(REQUIREMENT): Lift out, unaltered, the lines of the material below between the line holding "margin:0 8px; color:#4a4a4a;" and the line holding "margin-left:26px; color:#b91c1c; display:flex;", counting both.
----- SUPPLIED DATA -----
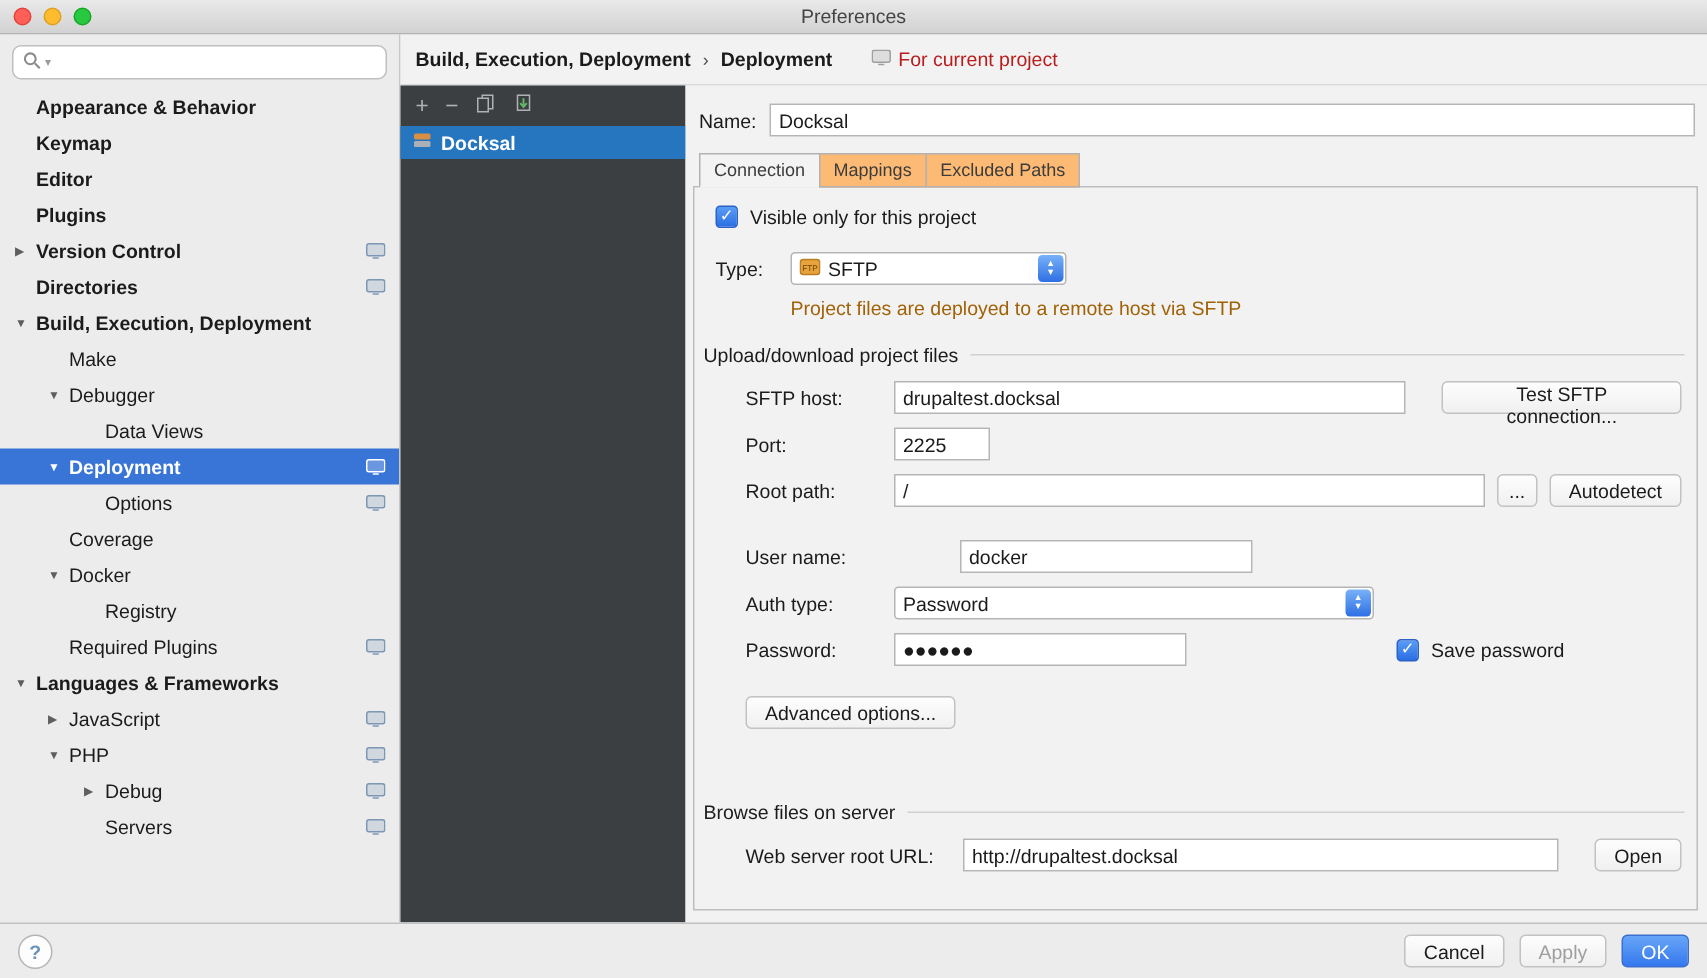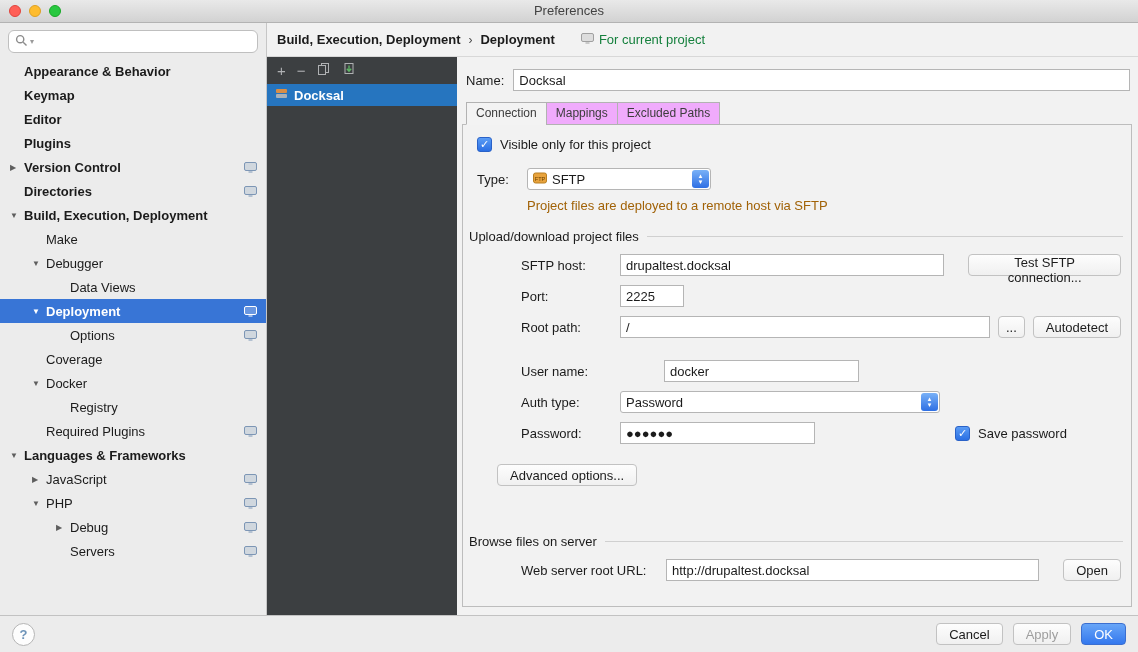--- a/index.html
+++ b/index.html
@@ -35,39 +35,39 @@
   .tree-item.selected { background:#3875d6; }
   .tree-item.selected .tree-label, .tree-item.selected .arrow { color:#fff; font-weight:bold; }
   .tree-item.selected .proj-icon { color:#fff; }
 
   
   .center { flex:1; display:flex; flex-direction:column; min-width:0; }
   .breadcrumb-row { height:34px; flex:none; display:flex; align-items:center;
     padding-left:10px; background:#f2f2f2; border-bottom:1px solid #d8d8d8; }
   .crumb { font-weight:bold; }
   .crumb-sep { margin:0 8px; color:#4a4a4a; font-size:12px; }
-  .context { margin-left:26px; color:#15803d; display:flex; align-items:flex-end; gap:5px; }
+  .context { margin-left:26px; color:#b91c1c; display:flex; align-items:flex-end; gap:5px; }
 
   .body-row { flex:1; display:flex; min-height:0; }
 
   
   .server-panel { width:190px; flex:none; background:#3c3f41; display:flex; flex-direction:column; }
   .server-toolbar { height:27px; flex:none; display:flex; align-items:center; gap:11px; padding:0 10px; }
   .tb-glyph { color:#afb1b3; font-size:15px; line-height:15px; }
   .server-item { height:22px; display:flex; align-items:center; gap:6px; padding:0 8px; }
   .server-item.selected { background:#2675bf; color:#fff; font-weight:bold; }
 
   
   .content { flex:1; background:#f2f2f2; display:flex; flex-direction:column; padding:8px 6px 0 5px; min-width:0; }
   .name-row { display:flex; align-items:center; margin:4px 2px 10px 4px; gap:9px; flex:none; }
   .ti { height:22px; border:1px solid #b5b5b5; background:#fff; padding:0 5px; font:inherit; color:#1b1b1b; }
   .name-row .ti { flex:1; }
 
   .tabs { display:flex; margin-left:4px; position:relative; top:1px; z-index:2; flex:none; }
-  .tab { border:1px solid #b2b2b2; background:#f0abfc; padding:3px 9px 4px 9px; font-size:12px; color:#3c3c3c; margin-right:-1px; }
+  .tab { border:1px solid #b2b2b2; background:#fdba74; padding:3px 9px 4px 9px; font-size:12px; color:#3c3c3c; margin-right:-1px; }
   .tab.active { background:#f3f3f3; border-bottom-color:#f3f3f3; }
 
   .tab-box { flex:1; border:1px solid #bdbdbd; background:#f2f2f2; margin-bottom:8px;
     padding:12px 6px 0 6px; overflow:hidden; }
 
   .cb { width:15px; height:15px; flex:none; border-radius:3px;
     background:linear-gradient(#5a9cf5,#2b6fe3); border:1px solid #2a62c8;
     color:#fff; display:flex; align-items:center; justify-content:center; font-size:11px; line-height:11px; }
   .chk-row { display:flex; align-items:center; gap:8px; margin:0 0 16px 8px; }
 
@@ -81,21 +81,21 @@
     align-items:center; justify-content:center; color:#fff; font-size:7px; line-height:6px; }
   .help-text { color:#a16207; margin:8px 0 16px 58px; }
 
   .section { display:flex; align-items:center; margin:0 2px 10px 0; }
   .section-label { margin-right:8px; white-space:nowrap; }
   .section-line { flex:1; height:1px; background:#d0d0d0; }
   .sec-browse { margin-top:48px; }
 
   .form-row { display:flex; align-items:center; margin:0 4px 9px 28px; }
   .f-label { flex:none; }
-  .form-row .f-label { width:99px;margin-left:24px; }
+  .form-row .f-label { width:99px; }
   .form-row.web .f-label { width:145px; }
   .gap-top { margin-top:22px;gap:44px; }
   .w-host { width:352px; } .w-port { width:64px; } .w-root { width:397px; }
   .w-user { width:195px; } .w-pass { width:195px; } .w-web { width:420px; }
   .combo-auth { width:320px; }
 
   .btn { height:22px; background:linear-gradient(#fdfdfd,#f0f0f0); border:1px solid #c2c2c2;
     border-radius:4px; padding:0 12px; font:inherit; color:#1b1b1b; }
   .btn.small { padding:0 7px; }
   .ml8 { margin-left:8px; } .ml12 { margin-left:24px; }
-----
(SOLUTION TO THIS TASK):
   .crumb-sep { margin:0 8px; color:#4a4a4a; font-size:12px; }
-  .context { margin-left:26px; color:#15803d; display:flex; align-items:flex-end; gap:5px; }
+  .context { margin-left:26px; color:#b91c1c; display:flex; align-items:flex-end; gap:5px; }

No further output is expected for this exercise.